KUALA LUMPUR: The World Bank has expressed concerns over the sustainability of the Malaysian public sector’s wage bill in the long run.
The body’s lead public sector specialist Rajni Bajpai said the current debate on the Malaysian civil service needed to move on from its size to the sustainability of the wage bill.
“More important than the question of size is the quality of the civil service. We feel that we should not be bogged down by numbers. but have to look into the sustainability of the wage bill.
“The wage bill, as a share of the expenditure, has really been rising in recent years and we need to see if the government can really sustain the wage bill in the long run,” she said.
The civil service currently numbers some 1.7 million people.
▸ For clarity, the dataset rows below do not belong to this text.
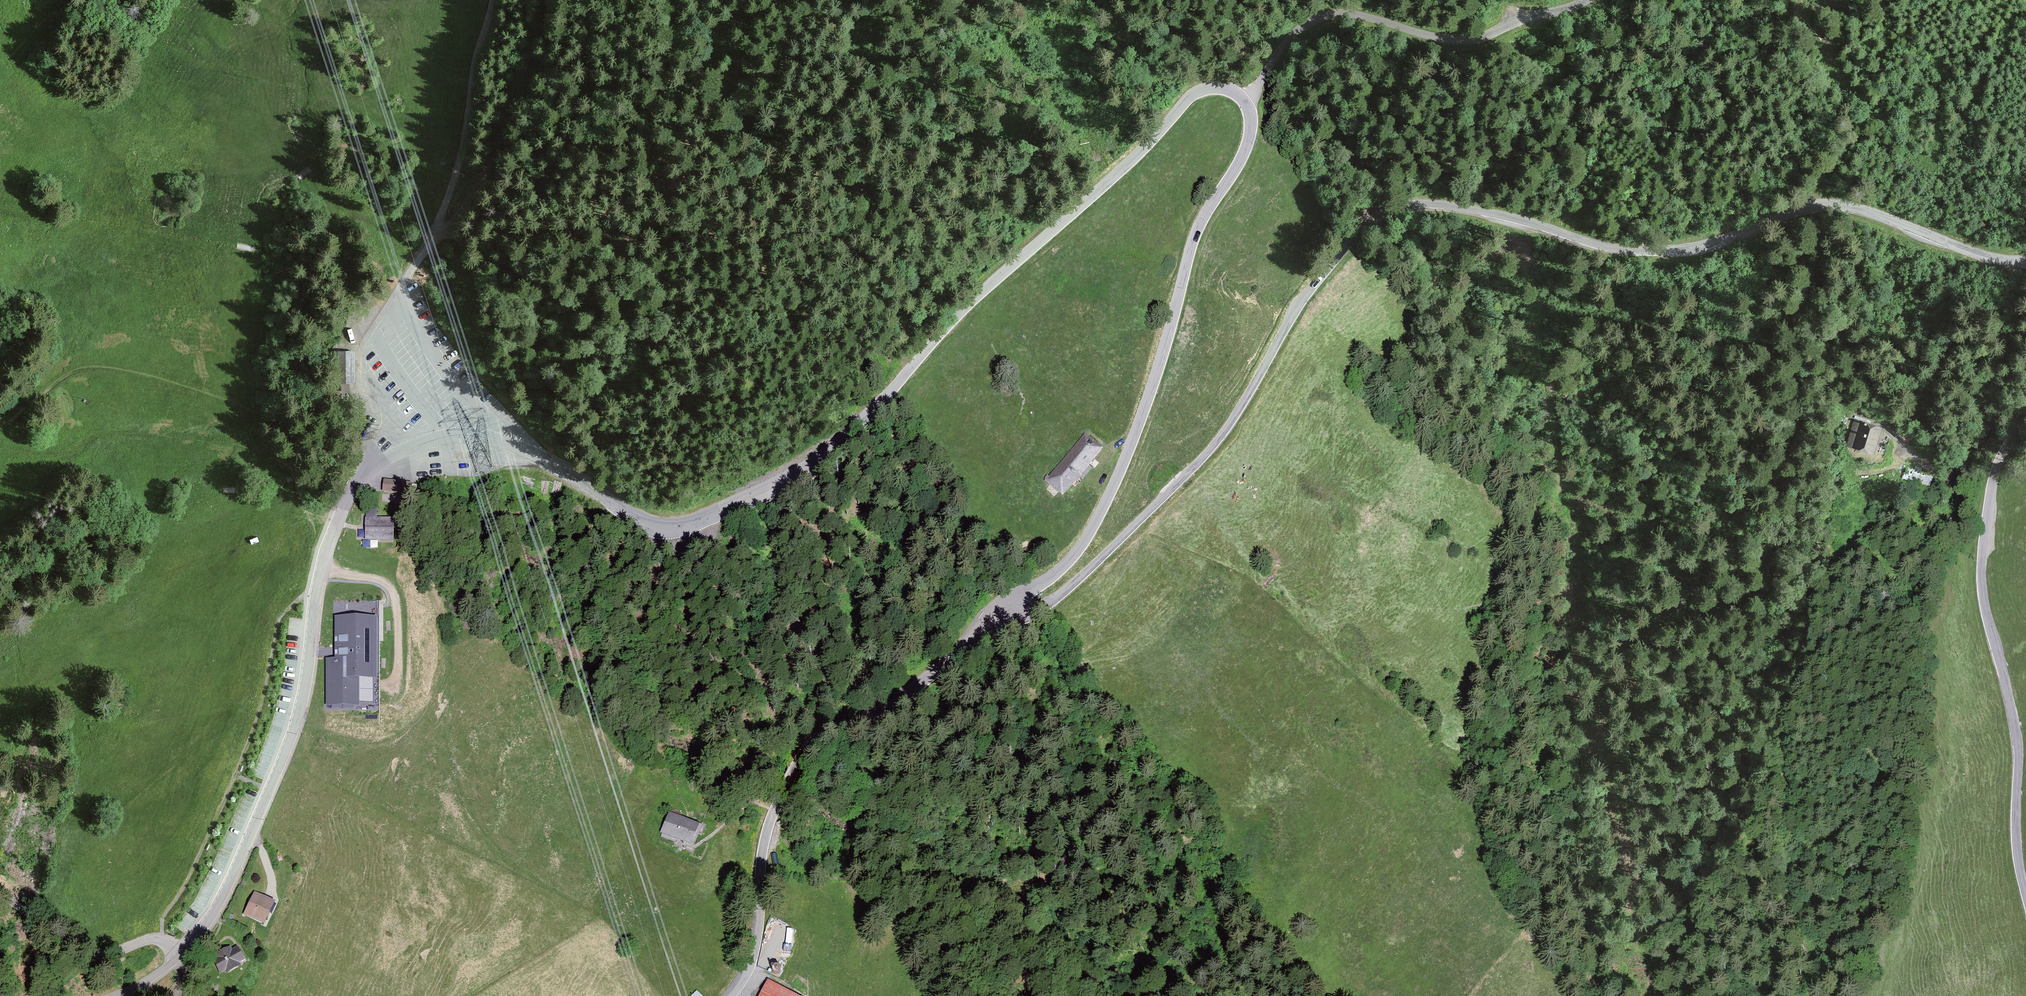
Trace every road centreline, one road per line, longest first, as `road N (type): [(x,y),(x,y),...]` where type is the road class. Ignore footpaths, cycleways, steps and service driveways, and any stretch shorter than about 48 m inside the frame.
road 1 (unclassified): [(1002,614),(1009,597),(1064,567),(1090,536),(1155,377),(1204,216),(1244,154),(1251,96),(1226,86),(1191,94),(1130,163),(969,304),(853,438),(820,463),(687,528),(638,521),(571,473),(508,443),(449,436),(404,447),(358,485),(332,527),(295,734),(229,890),(181,956),(129,995)]
road 2 (unclassified): [(2025,261),(2003,261),(1857,207),(1824,203),(1706,246),(1668,251),(1615,250),(1513,215),(1451,205),(1395,209),(1363,228),(1304,299),(1216,442),(1049,604),(1020,618),(1002,614)]
road 3 (track): [(1809,995),(1805,948),(1791,929),(1780,881),(1784,712),(1809,671),(1939,531),(1982,436),(2025,400)]
road 4 (unclassified): [(728,995),(758,934),(766,836),(817,736),(891,703),(1002,614)]
road 5 (unclassified): [(2025,895),(2017,854),(2015,726),(1982,593),(1998,463),(2025,423)]
road 6 (track): [(332,527),(310,513),(264,416),(100,368),(0,414)]
road 7 (track): [(1585,0),(1473,40),(1332,13),(1289,37),(1251,96)]
road 8 (track): [(544,0),(519,81),(472,172),(420,246)]
road 9 (track): [(0,896),(96,952),(163,940),(181,956),(174,995)]
road 10 (track): [(420,246),(461,133),(473,59),(490,18)]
It was reported that salaries and pensions for civil servants previously accounted for 44% of the government’s operating expenditure, making it the fastest growing expenditure item.
Under the definition for civil service in Malaysia, the numbers also include health personnel and educators.
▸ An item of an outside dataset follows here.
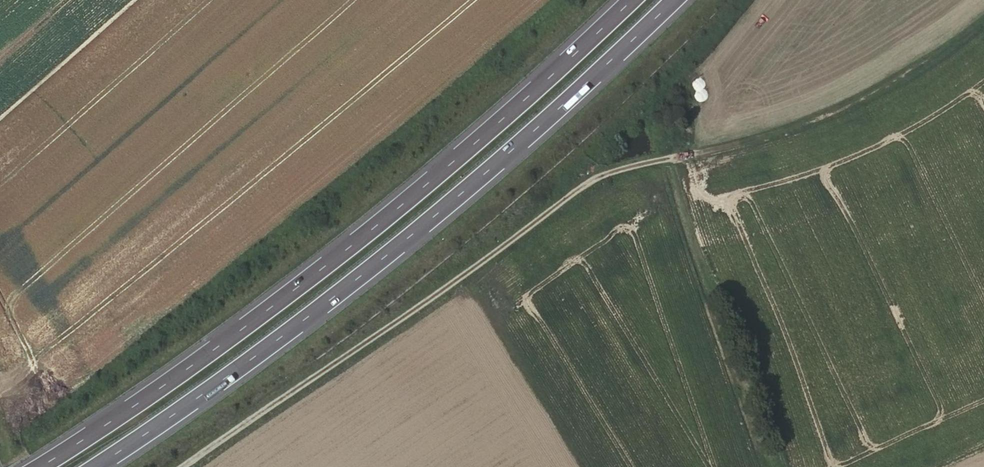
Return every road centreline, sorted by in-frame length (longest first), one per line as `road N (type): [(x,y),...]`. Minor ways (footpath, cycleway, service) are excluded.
road 1 (track): [(983,19),(901,80),(826,119),(597,175),(456,283),(180,466)]
road 2 (motorway): [(631,0),(494,130),(344,252),(41,466)]
road 3 (motorway): [(92,466),(271,349),(477,186),(677,0)]

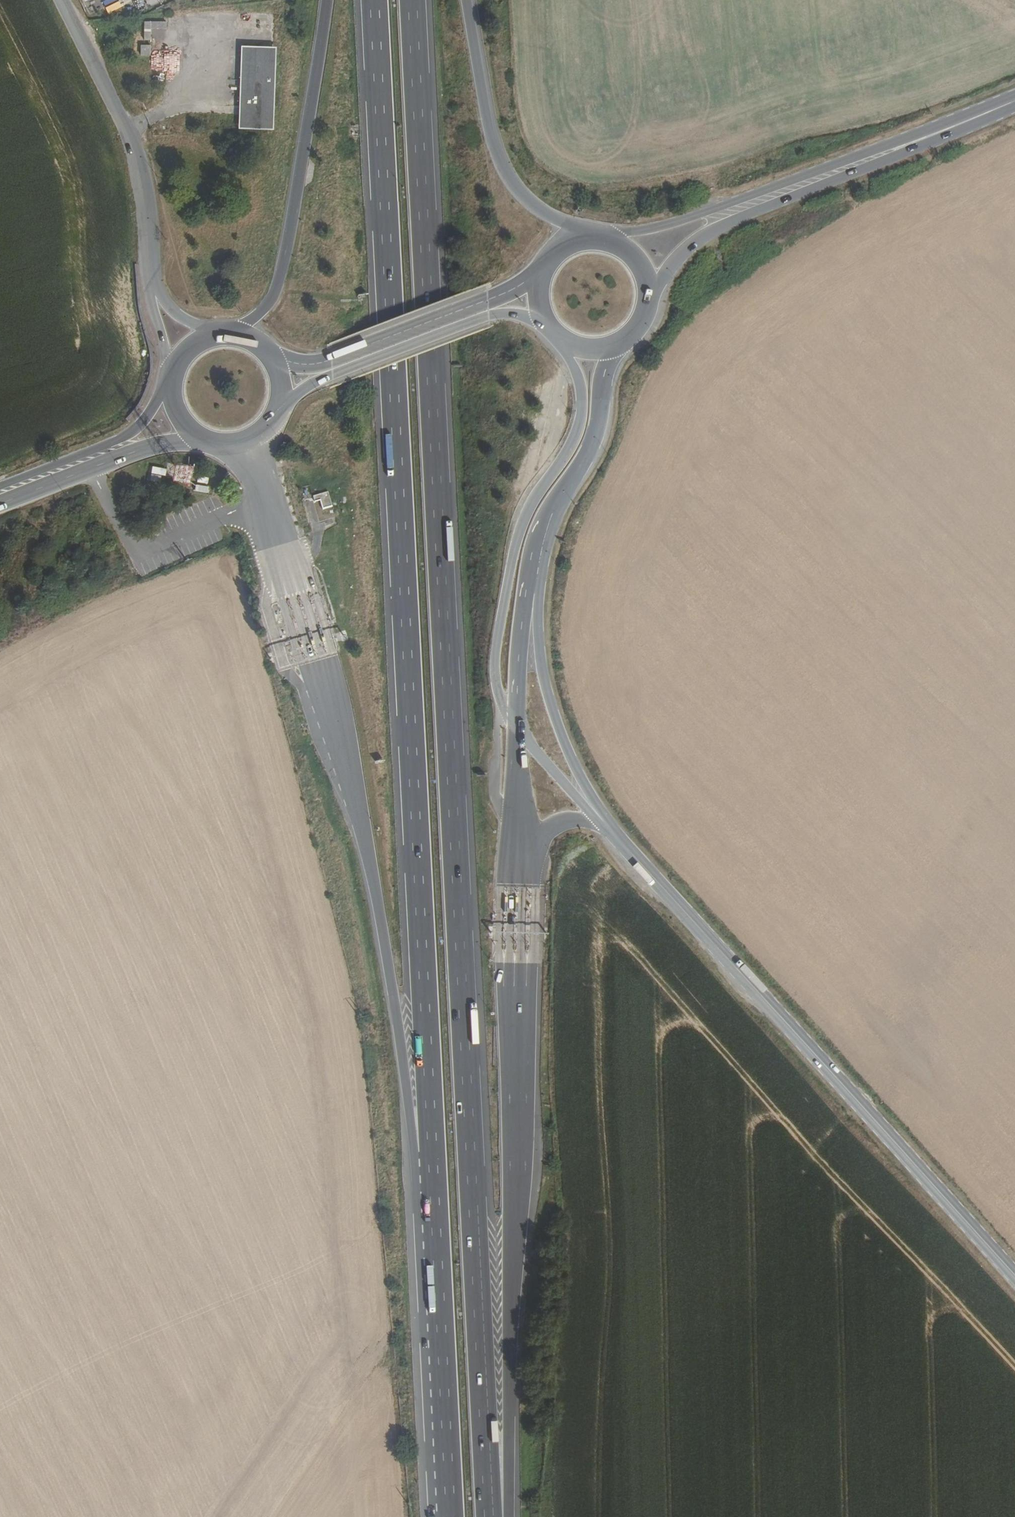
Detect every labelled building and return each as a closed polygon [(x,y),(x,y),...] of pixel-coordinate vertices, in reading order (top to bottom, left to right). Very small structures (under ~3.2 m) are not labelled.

Rajni said as economies moved from middle income into high income, civil servants would have more specialised skills and needed to be paid more.
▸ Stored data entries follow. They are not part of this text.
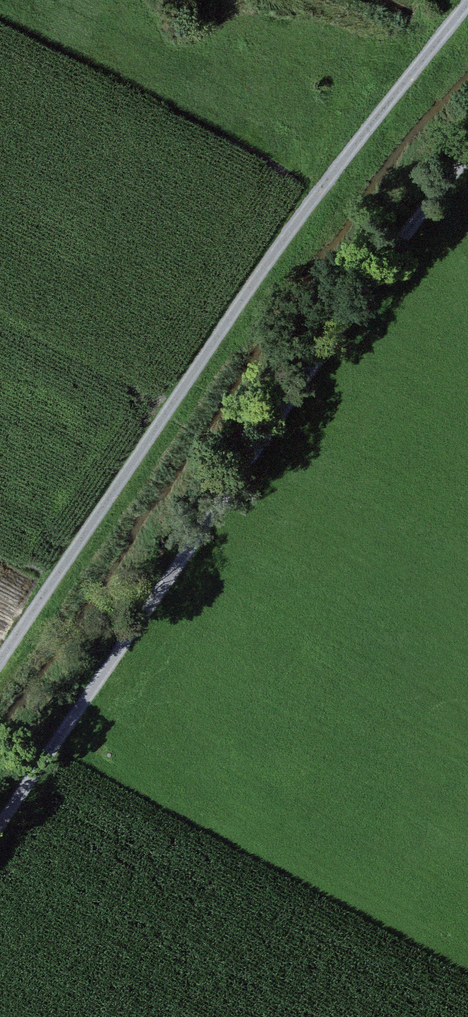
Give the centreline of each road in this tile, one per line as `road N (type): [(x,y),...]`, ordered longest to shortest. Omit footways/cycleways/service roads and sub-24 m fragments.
road 1 (track): [(467,165),(413,229),(0,828)]
road 2 (track): [(467,10),(323,187),(0,665)]

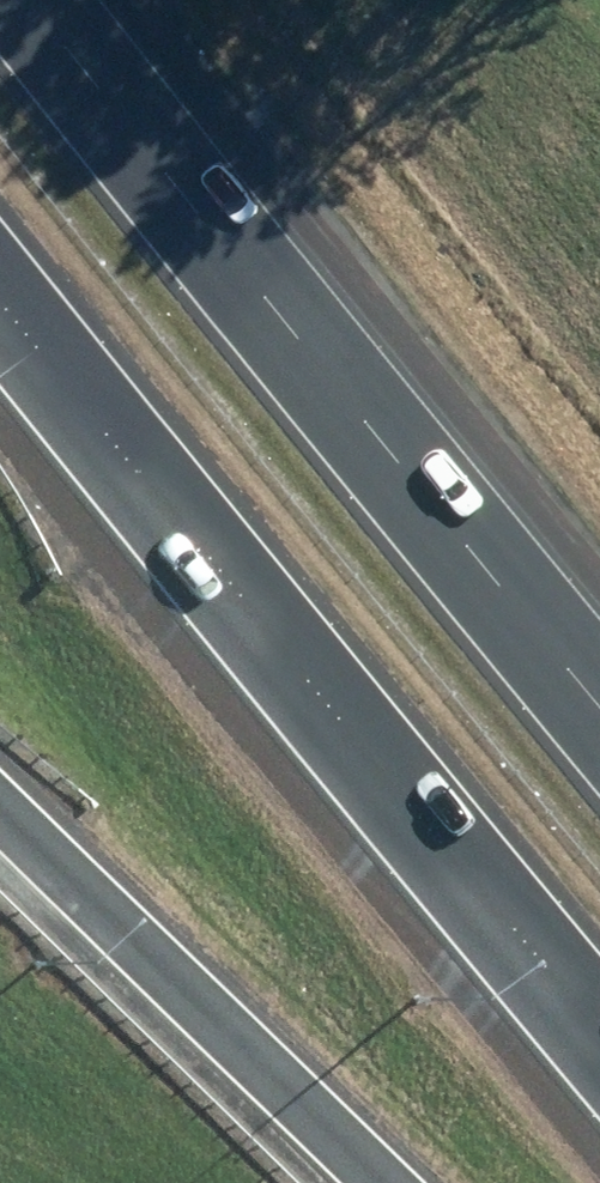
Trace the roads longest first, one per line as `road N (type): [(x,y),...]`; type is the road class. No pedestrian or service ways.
road 1 (motorway): [(599,1029),(0,297)]
road 2 (motorway): [(34,0),(599,703)]
road 3 (motorway): [(379,1182),(0,816)]

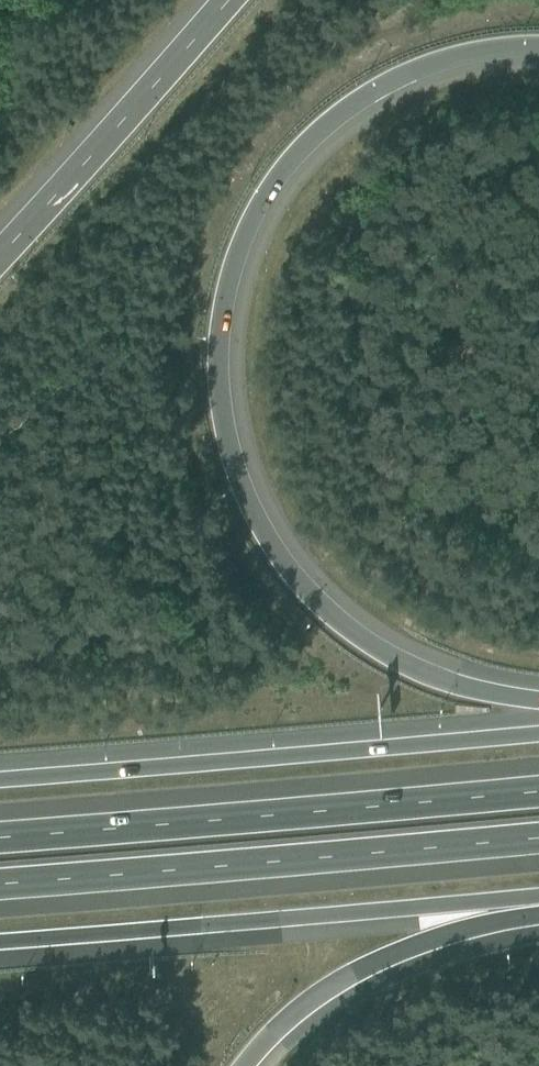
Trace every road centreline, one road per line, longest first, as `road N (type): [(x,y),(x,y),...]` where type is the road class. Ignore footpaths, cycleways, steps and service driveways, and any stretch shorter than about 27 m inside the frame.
road 1 (motorway): [(538,701),(471,690),(409,665),(310,598),(264,533),(231,460),(216,380),(222,300),(242,240),(295,152),(362,96),(408,74),(467,55),(538,49)]
road 2 (motorway): [(538,727),(0,771)]
road 3 (motorway): [(538,791),(0,835)]
road 4 (motorway): [(0,881),(538,838)]
road 5 (motorway): [(0,941),(538,900)]
road 6 (motorway): [(231,0),(0,257)]
road 7 (motorway): [(242,1065),(295,1011),(383,956),(538,908)]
“But at the same time, these economies also collect more revenue. If you collect more revenue, you’re able to finance the civil service,” she said.
However, the collection of revenue, pointed out Rajni, has been a big problem in Malaysia.
“It has not moved in the way it should move and if you’re not collecting revenue that you should be collecting and the wage bill is rising, the situation is not sustainable,” she said.
The report however noted that the government wage bill as a percentage of GDP has tracked below the comparative average, at 5.6% of GDP in 2018.
Asked if the report considered the size of Malaysia’s public sector as too big, Rajni said this was because Malaysia had defined it to also include health and teaching personnel.
To a question if Malaysia should re-define its civil service differently, she said this would not make a difference as they would still be on the government payroll.
“The real solution is to have the right people with the right skills, productive and (for the government) to have revenue to hire the right people with specialised skills.
“The debate needs to move on from numbers to the sustainability of the wage bill and the quality of civil servants,” she said.
Rajni said it was really important to build up a strong institution in the country, particularly for Malaysia which was looking to moving from a middle income to a high income country, adding that research showed that “a strong institution” underpinned such a transition.